Simon Fraser University in Burnaby, B.C. is being condemned by its own faculty for renting space to a controversial anti-vaccine conference.

At SFU’s Harbour Centre campus on Tuesday, the Vaccine Resistance Movement held a summit that it called a “transparent discussion” among doctors and researchers.

Ahead of the gathering, SFU’s Faculty of Health Sciences issued a statement disavowing itself from the event and decrying the group’s use of university facilities as inappropriate.

“We are deeply concerned that the public may interpret this as an indication that SFU supports the perspective of the VRM. Nothing could be further from the truth,” the faculty said in a statement issued last week.

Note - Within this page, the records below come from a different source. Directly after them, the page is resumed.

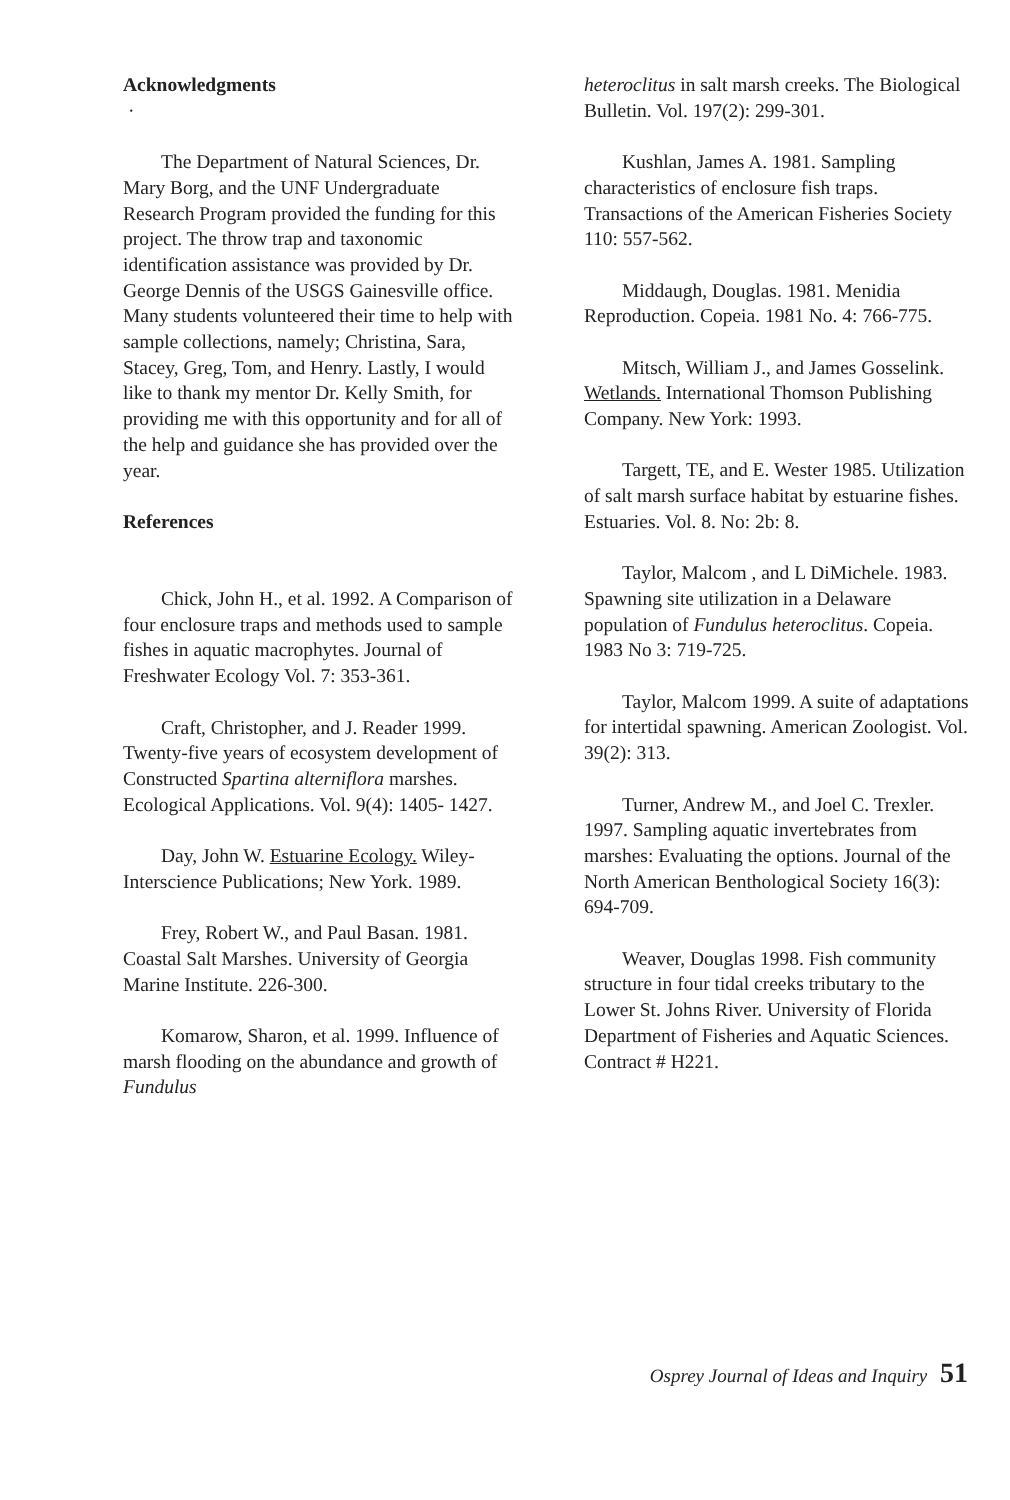Acknowledgments
·
The Department of Natural Sciences, Dr. Mary Borg, and the UNF Undergraduate Research Program provided the funding for this project. The throw trap and taxonomic identification assistance was provided by Dr. George Dennis of the USGS Gainesville office. Many students volunteered their time to help with sample collections, namely; Christina, Sara, Stacey, Greg, Tom, and Henry. Lastly, I would like to thank my mentor Dr. Kelly Smith, for providing me with this opportunity and for all of the help and guidance she has provided over the year.
References
Chick, John H., et al. 1992. A Comparison of four enclosure traps and methods used to sample fishes in aquatic macrophytes. Journal of Freshwater Ecology Vol. 7: 353-361.
Craft, Christopher, and J. Reader 1999. Twenty-five years of ecosystem development of Constructed Spartina alterniflora marshes. Ecological Applications. Vol. 9(4): 1405- 1427.
Day, John W. Estuarine Ecology. Wiley-Interscience Publications; New York. 1989.
Frey, Robert W., and Paul Basan. 1981. Coastal Salt Marshes. University of Georgia Marine Institute. 226-300.
Komarow, Sharon, et al. 1999. Influence of marsh flooding on the abundance and growth of Fundulus
heteroclitus in salt marsh creeks. The Biological Bulletin. Vol. 197(2): 299-301.
Kushlan, James A. 1981. Sampling characteristics of enclosure fish traps. Transactions of the American Fisheries Society 110: 557-562.
Middaugh, Douglas. 1981. Menidia Reproduction. Copeia. 1981 No. 4: 766-775.
Mitsch, William J., and James Gosselink. Wetlands. International Thomson Publishing Company. New York: 1993.
Targett, TE, and E. Wester 1985. Utilization of salt marsh surface habitat by estuarine fishes. Estuaries. Vol. 8. No: 2b: 8.
Taylor, Malcom , and L DiMichele. 1983. Spawning site utilization in a Delaware population of Fundulus heteroclitus. Copeia. 1983 No 3: 719-725.
Taylor, Malcom 1999. A suite of adaptations for intertidal spawning. American Zoologist. Vol. 39(2): 313.
Turner, Andrew M., and Joel C. Trexler. 1997. Sampling aquatic invertebrates from marshes: Evaluating the options. Journal of the North American Benthological Society 16(3): 694-709.
Weaver, Douglas 1998. Fish community structure in four tidal creeks tributary to the Lower St. Johns River. University of Florida Department of Fisheries and Aquatic Sciences. Contract # H221.
Osprey Journal of Ideas and Inquiry 51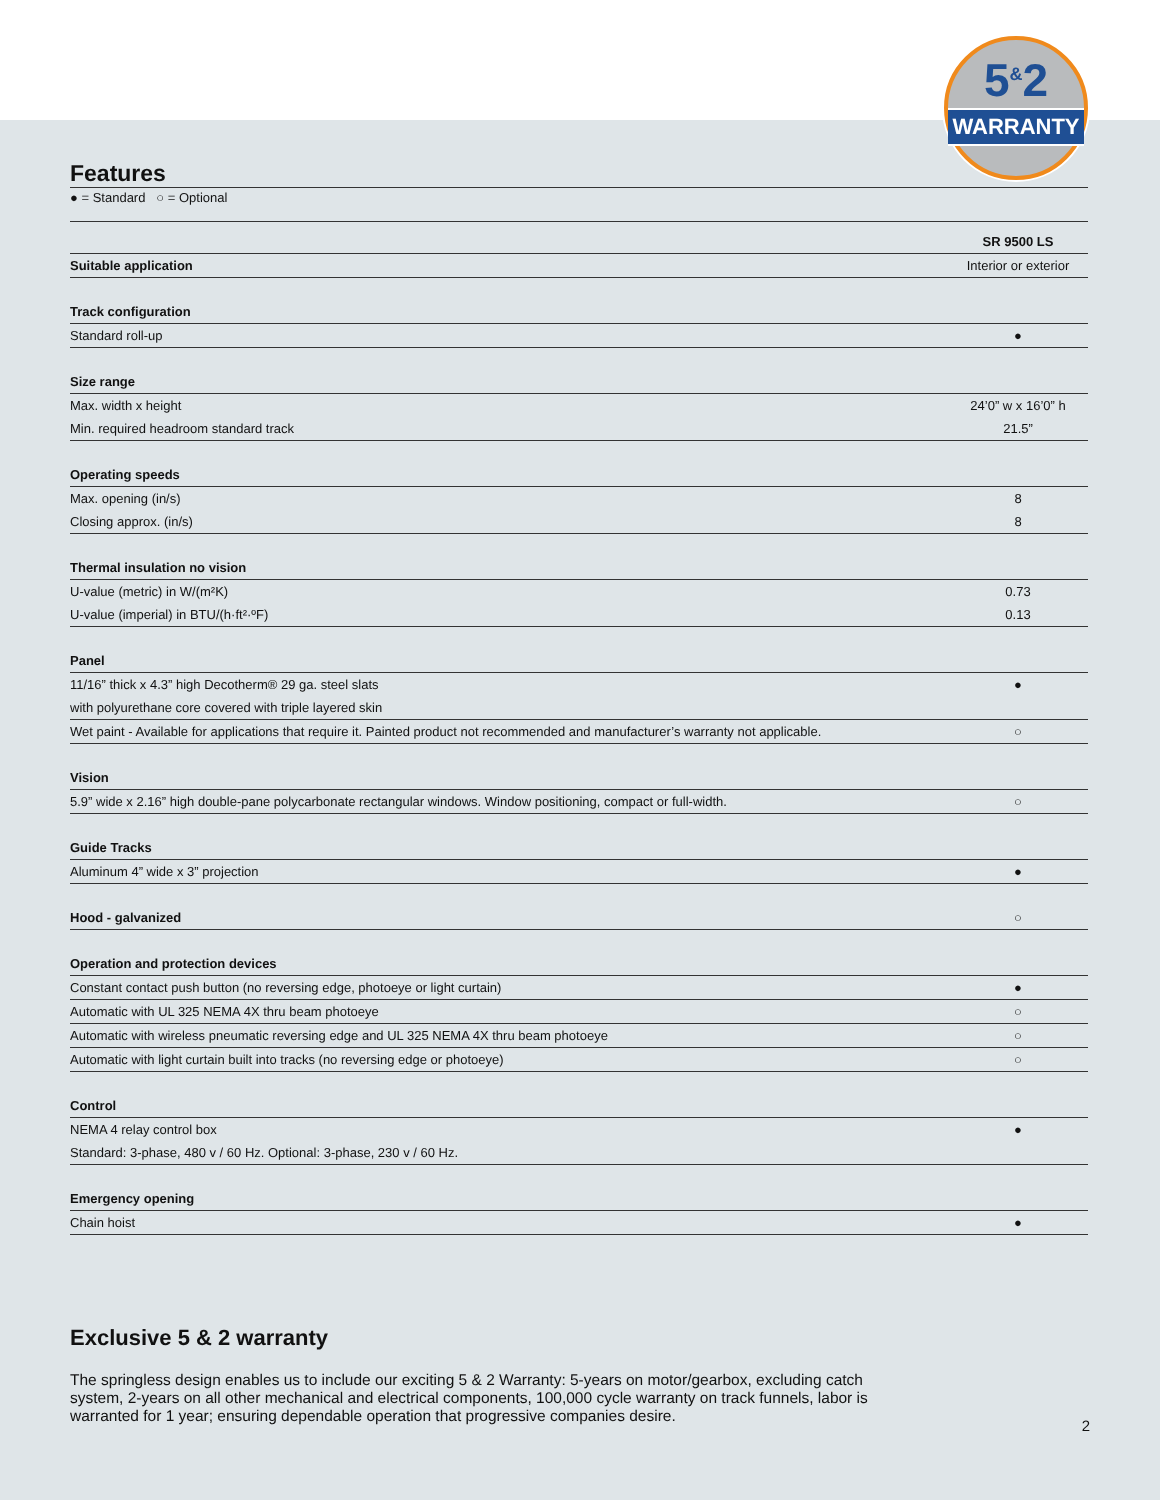5<sup>&</sup>2
WARRANTY
Features
● = Standard ○ = Optional
| | SR 9500 LS |
| Suitable application | Interior or exterior |
| Track configuration | |
| Standard roll-up | ● |
| Size range | |
| Max. width x height | 24’0” w x 16’0” h |
| Min. required headroom standard track | 21.5” |
| Operating speeds | |
| Max. opening (in/s) | 8 |
| Closing approx. (in/s) | 8 |
| Thermal insulation no vision | |
| U-value (metric) in W/(m²K) | 0.73 |
| U-value (imperial) in BTU/(h·ft²·ºF) | 0.13 |
| Panel | |
| 11/16” thick x 4.3” high Decotherm® 29 ga. steel slats | ● |
| with polyurethane core covered with triple layered skin | |
| Wet paint - Available for applications that require it. Painted product not recommended and manufacturer’s warranty not applicable. | ○ |
| Vision | |
| 5.9” wide x 2.16” high double-pane polycarbonate rectangular windows. Window positioning, compact or full-width. | ○ |
| Guide Tracks | |
| Aluminum 4” wide x 3” projection | ● |
| Hood - galvanized | ○ |
| Operation and protection devices | |
| Constant contact push button (no reversing edge, photoeye or light curtain) | ● |
| Automatic with UL 325 NEMA 4X thru beam photoeye | ○ |
| Automatic with wireless pneumatic reversing edge and UL 325 NEMA 4X thru beam photoeye | ○ |
| Automatic with light curtain built into tracks (no reversing edge or photoeye) | ○ |
| Control | |
| NEMA 4 relay control box | ● |
| Standard: 3-phase, 480 v / 60 Hz. Optional: 3-phase, 230 v / 60 Hz. | |
| Emergency opening | |
| Chain hoist | ● |
Exclusive 5 & 2 warranty
The springless design enables us to include our exciting 5 & 2 Warranty: 5-years on motor/gearbox, excluding catch system, 2-years on all other mechanical and electrical components, 100,000 cycle warranty on track funnels, labor is warranted for 1 year; ensuring dependable operation that progressive companies desire.
2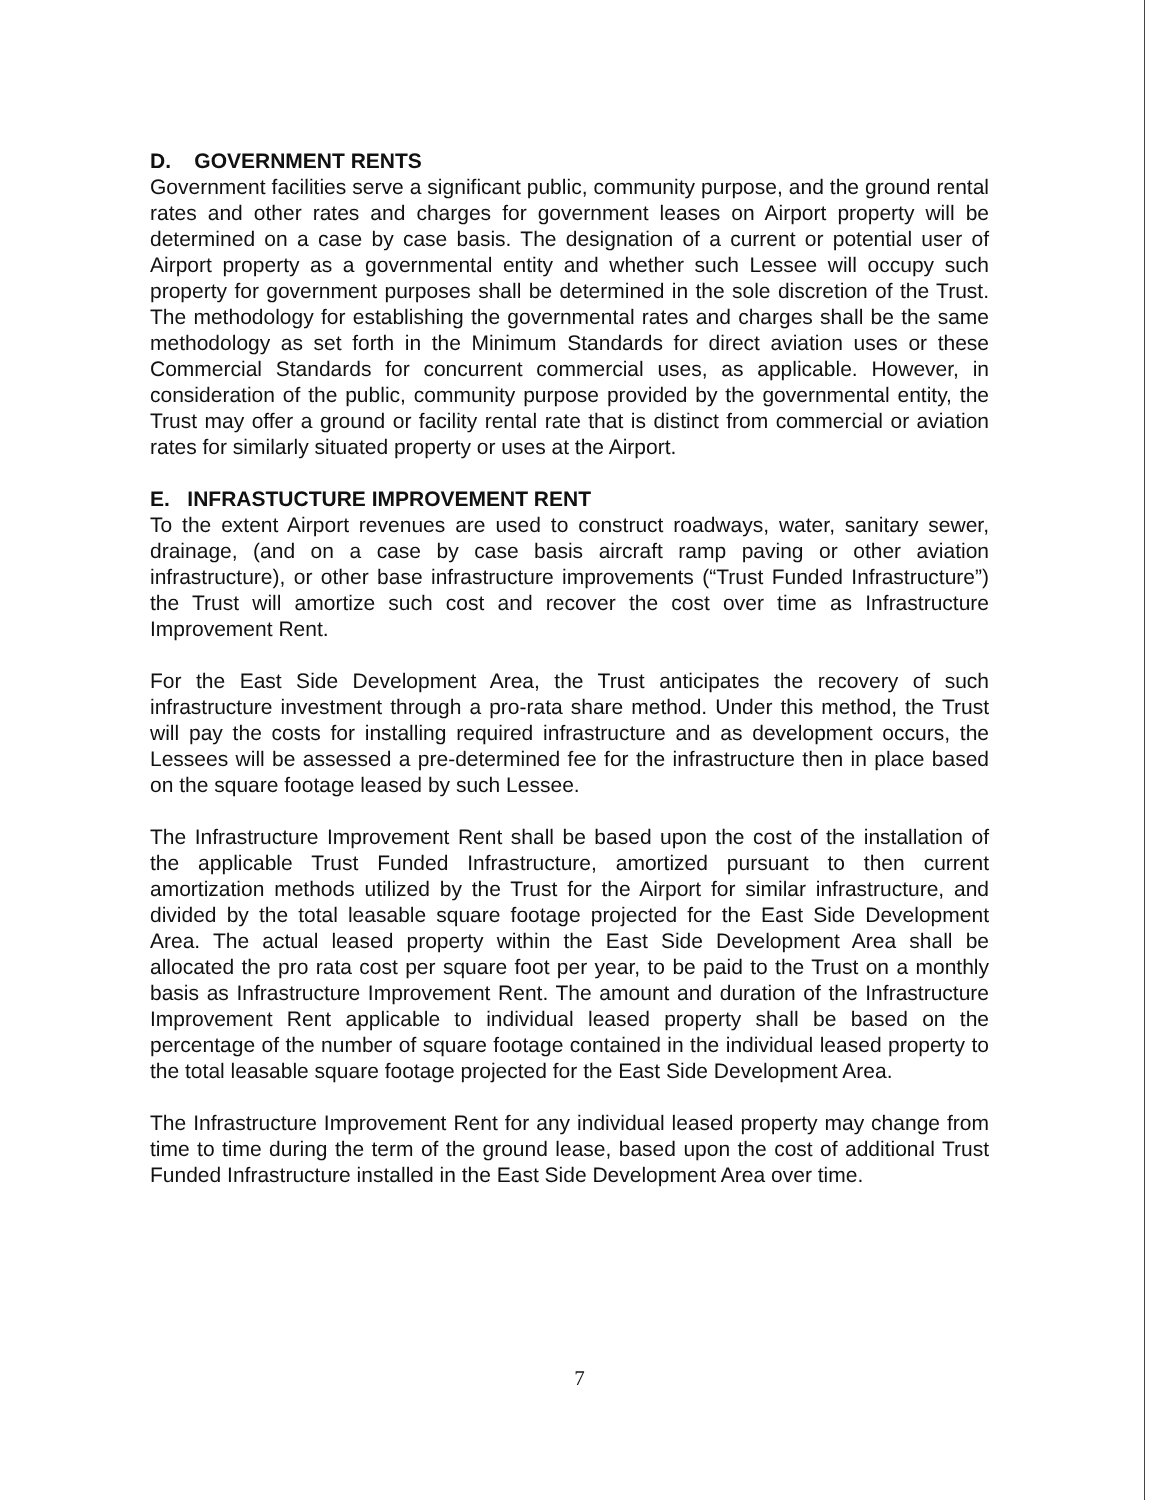D. GOVERNMENT RENTS
Government facilities serve a significant public, community purpose, and the ground rental rates and other rates and charges for government leases on Airport property will be determined on a case by case basis. The designation of a current or potential user of Airport property as a governmental entity and whether such Lessee will occupy such property for government purposes shall be determined in the sole discretion of the Trust. The methodology for establishing the governmental rates and charges shall be the same methodology as set forth in the Minimum Standards for direct aviation uses or these Commercial Standards for concurrent commercial uses, as applicable. However, in consideration of the public, community purpose provided by the governmental entity, the Trust may offer a ground or facility rental rate that is distinct from commercial or aviation rates for similarly situated property or uses at the Airport.
E. INFRASTUCTURE IMPROVEMENT RENT
To the extent Airport revenues are used to construct roadways, water, sanitary sewer, drainage, (and on a case by case basis aircraft ramp paving or other aviation infrastructure), or other base infrastructure improvements (“Trust Funded Infrastructure”) the Trust will amortize such cost and recover the cost over time as Infrastructure Improvement Rent.
For the East Side Development Area, the Trust anticipates the recovery of such infrastructure investment through a pro-rata share method. Under this method, the Trust will pay the costs for installing required infrastructure and as development occurs, the Lessees will be assessed a pre-determined fee for the infrastructure then in place based on the square footage leased by such Lessee.
The Infrastructure Improvement Rent shall be based upon the cost of the installation of the applicable Trust Funded Infrastructure, amortized pursuant to then current amortization methods utilized by the Trust for the Airport for similar infrastructure, and divided by the total leasable square footage projected for the East Side Development Area. The actual leased property within the East Side Development Area shall be allocated the pro rata cost per square foot per year, to be paid to the Trust on a monthly basis as Infrastructure Improvement Rent. The amount and duration of the Infrastructure Improvement Rent applicable to individual leased property shall be based on the percentage of the number of square footage contained in the individual leased property to the total leasable square footage projected for the East Side Development Area.
The Infrastructure Improvement Rent for any individual leased property may change from time to time during the term of the ground lease, based upon the cost of additional Trust Funded Infrastructure installed in the East Side Development Area over time.
7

Members of the Vaccine Resistance Movement question the safety of vaccines, suggesting they are the cause of autism and numerous other temporary and permanent disabilities. Their claims, however popular, have been discredited by health care professionals for years.

SFU’s dean of health services, John O’Neil, told CTV British Columbia he feared the event merely propagated misguided and anti-scientific views on vaccination while downplaying the proven life-saving benefits.

“This event simply is not an open debate on the safety of vaccines. It’s simply a one-sided perspective on risks that have been shown scientifically time and again simply don’t exist,” O’Neil said. “There is no connection between vaccines and autism.”

He also worried that the university lent legitimacy to the cause by renting out university space to the group.

“They could have rented anywhere in the city, but they chose SFU Harbour Centre because it gives them credibility in the public eye,” O’Neil said.

He says the forum is misleading and dangerous and had no place in a university setting, noting that a number of illness outbreaks such as whooping cough and measles have been linked to children who had not been immunized.

Chanelle MacIntyre, a mother of two who attended the sparsely-attended summit, said she came because she had grown uneasy about what she has heard about vaccinations.

“I’m just in this decision-making process right now and it’s so hard. Because you love your kids and you feel you’re damned if you do and damned if you don’t,” MacIntyre told CTV News.

SFU president Andrew Petter defended the decision to rent space for the event, saying the school encourages free debate.

He said his personal view is that the movement’s message is “completely wrong” but he defended their right to voice it.

“Its views are wrong and they should be disregarded, but I think the best way to expose them is to challenge those views, not the university,” Petter said.

O’Neil says he takes the president’s point but believes the university made a mistake.

“I agree with the president: we want to promote freedoms speech and free debate on issues. But we should not be renting our name while we rent the space,” he said.

The Centre for Inquiry, a non-profit group of academics and scientists that promotes the causes of science, is calling on Simon Fraser to make a clear public statement about the overwhelming medical evidence in support of vaccination, and disavowing the message of the Vaccine Resistance Movement.

“We're very concerned that when a group like this has a talk at SFU which is prestigious university it gives it more legitimacy than it actually deserves,” the group’s Ethan Clow told CTV News.